#### 任务目标
- a) 在这段关于Scrapy定时任务的摘录中,最初用commands方法启动多个爬虫,配合定时任务使用时会出现什么情况?
- b) 请照抄这段关于Scrapy定时任务的摘录中从“process = CrawlerProcess(get_project_settings())”到“schedule.every(10).seconds.do(job1)”之间的文字,首尾两处也包括在内。

#### 摘录
最开始是使用commands方法启动的多个爬虫,但是这种方法在使用定时任务的时候会出现只能跑一次的情况
from scrapy.commands import ScrapyCommand
from scrapy.utils.project import get_project_settings
class Command(ScrapyCommand):
requires_project = True
def syntax(self):
return '[options]'
def short_desc(self):
return 'Runs all of the spiders'
def run(self, args, opts):
spider_list = self.crawler_process.spiders.list()
for name in spider_list:
self.crawler_process.crawl(name, **opts.__dict__)
self.crawler_process.start()
cmdline.execute("scrapy crawlall".split())
后来采用schedule+CrawlerProcess方法,发现跑到第二次还是会报错
def job1():
print('Job1:每隔10秒执行一次的任务')
print('Job1-startTime:%s' % (datetime.datetime.now().strftime('%Y-%m-%d %H:%M:%S')))
process = CrawlerProcess(get_project_settings())
process.crawl('****')
process.crawl('***')
process.crawl('***')
process.start()
print('Job1-endTime:%s' % (datetime.datetime.now().strftime('%Y-%m-%d %H:%M:%S')))
print('------------------------------------------------------------------------')
if __name__ == '__main__':
schedule.every(10).seconds.do(job1)
while True:
schedule.run_pending()
报错:
schedule.run_pending()
File "C:\python3.6\lib\site-packages\schedule\__init__.py", line 563, in run_pending
default_scheduler.run_pending()
File "C:\python3.6\lib\site-packages\schedule\__init__.py", line 94, in run_pending
self._run_job(job)
File "C:\python3.6\lib\site-packages\schedule\__init__.py", line 147, in _run_job
ret = job.run()
File "C:\python3.6\lib\site-packages\schedule\__init__.py", line 466, in run
ret = self.job_func()
File "G:/demo/12.27(盘口直播源整合)/Live/Live/start.py", line 24, in job1
process.start()

#### 原始资料
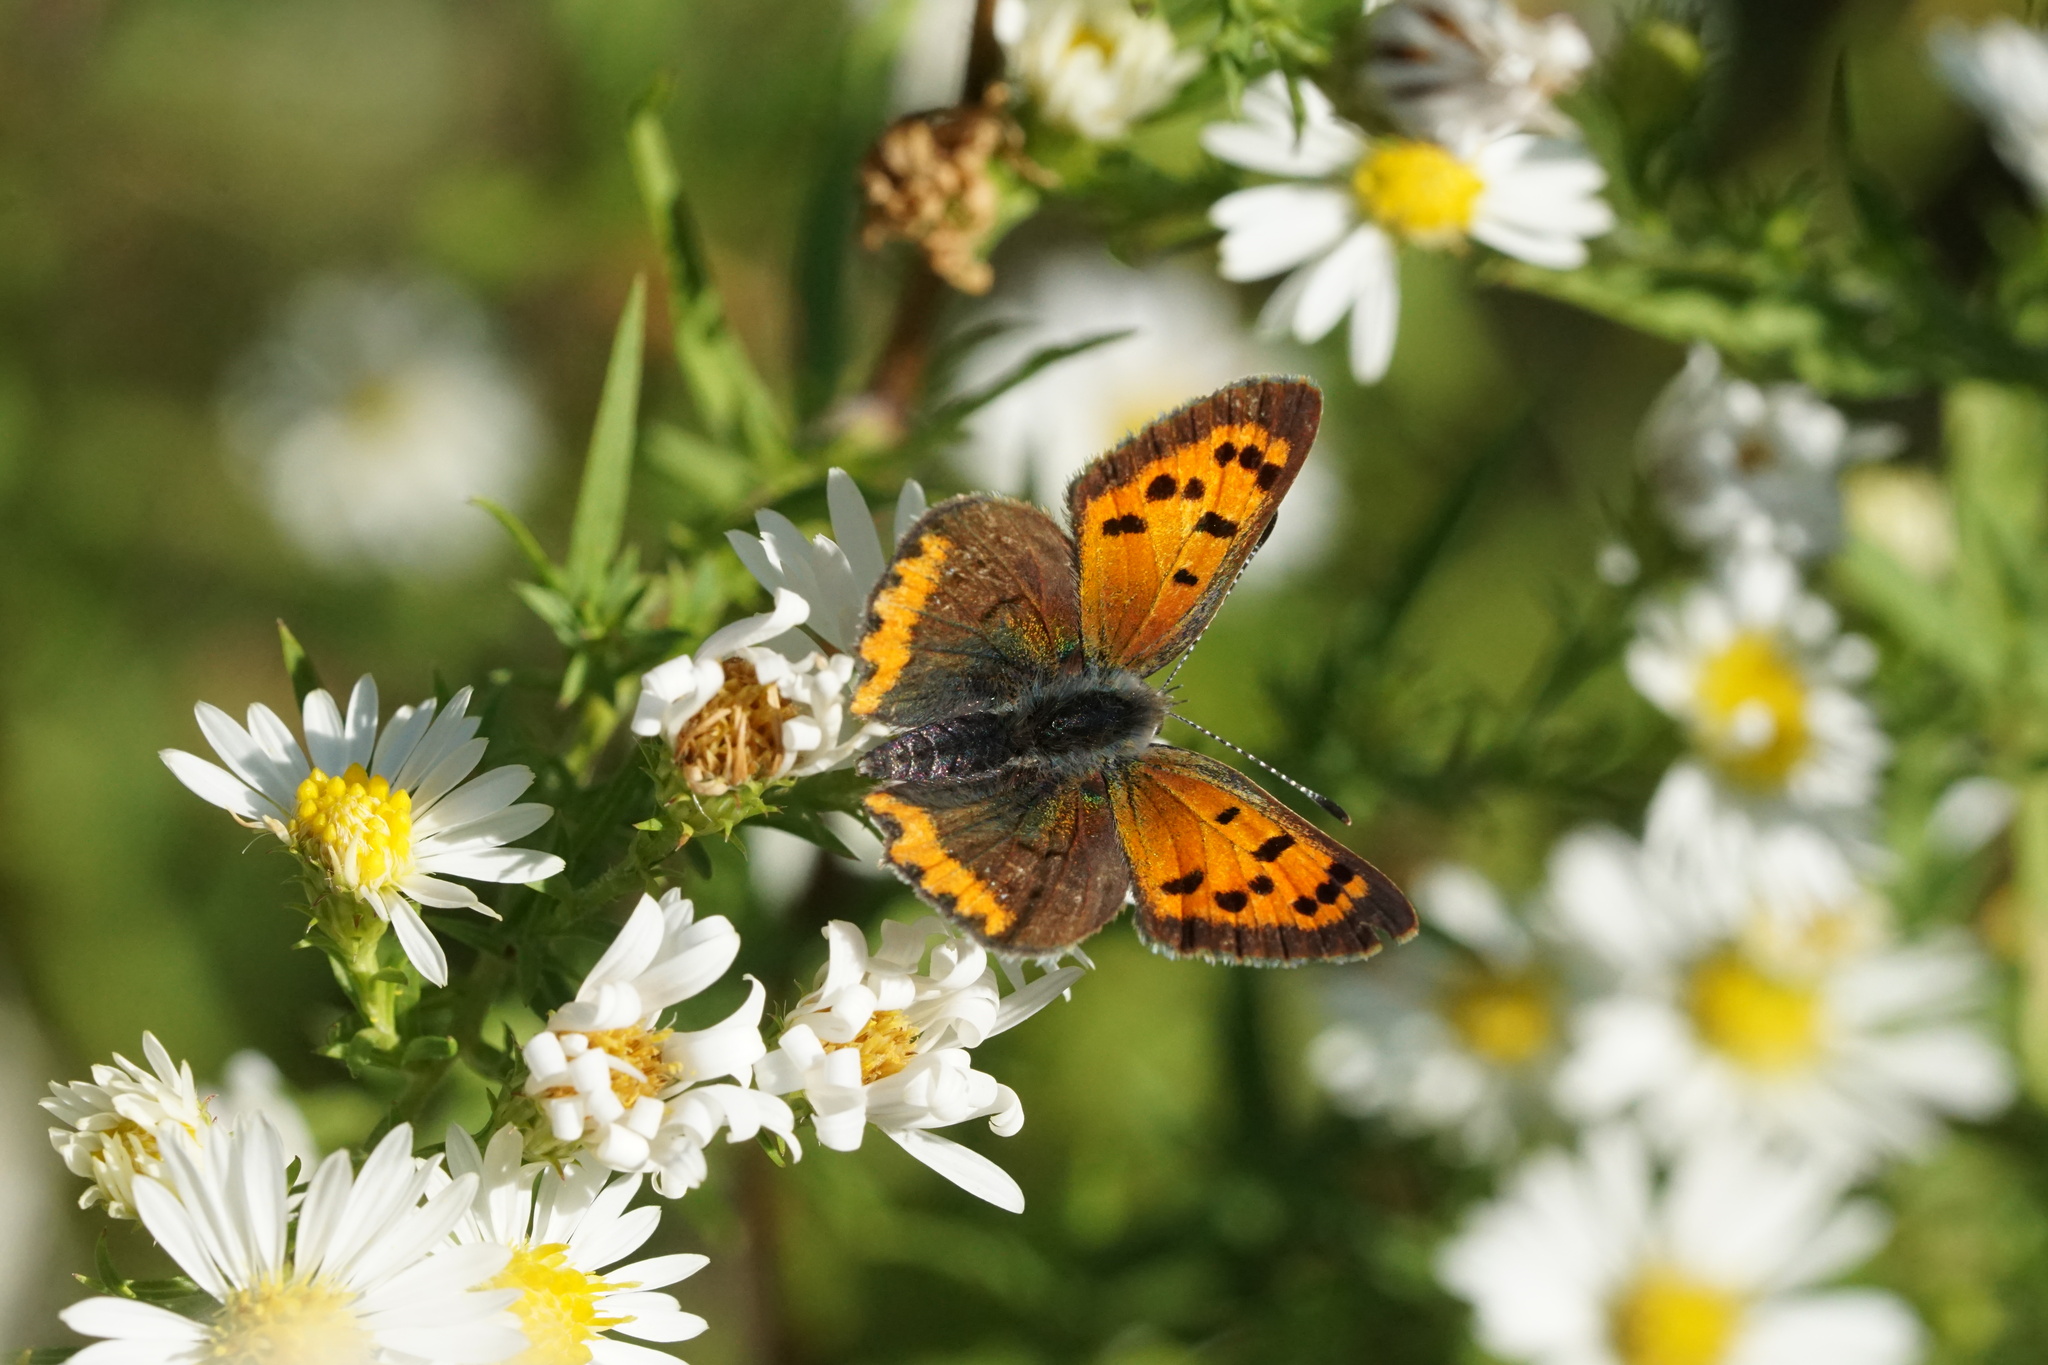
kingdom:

#### 任务解答
- a) 只能跑一次。

- b)
process = CrawlerProcess(get_project_settings())
process.crawl('****')
process.crawl('***')
process.crawl('***')
process.start()
print('Job1-endTime:%s' % (datetime.datetime.now().strftime('%Y-%m-%d %H:%M:%S')))
print('------------------------------------------------------------------------')
if __name__ == '__main__':
schedule.every(10).seconds.do(job1)